### Exercise:
Look for the word "oder" in the records, and copy each line where it appears.

### Provided data:
○ ○ ○ ○ ○ ○ ○

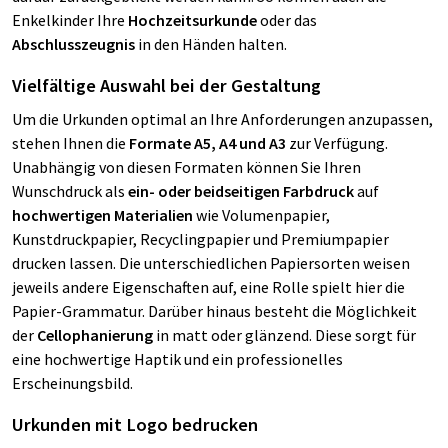
Enkelkinder Ihre
Hochzeitsurkunde
oder das
Abschlusszeugnis
in den Händen halten.
Vielfältige Auswahl bei der Gestaltung
Um die Urkunden optimal an Ihre Anforderungen
anzupassen,
stehen Ihnen die
Formate A5, A4 und A3
zur Verfügung.
Unabhängig von diesen Formaten können Sie Ihren
Wunschdruck als
ein- oder beidseitigen Farbdruck
auf
hochwertigen Materialien
wie Volumenpapier,
Kunstdruckpapier, Recyclingpapier und Premiumpapier
drucken lassen. Die unterschiedlichen Papiersorten weisen
jeweils andere Eigenschaften
auf, eine Rolle spielt hier die
Papier-Grammatur. Darüber hinaus besteht die Möglichkeit
der
Cellophanierung
in matt oder glänzend. Diese sorgt für
eine hochwertige Haptik und ein professionelles
Erscheinungsbild.
Urkunden mit Logo bedrucken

○ ○ ○ ○ ○ ○ ○

### Result:
oder das
ein- oder beidseitigen Farbdruck
in matt oder glänzend. Diese sorgt für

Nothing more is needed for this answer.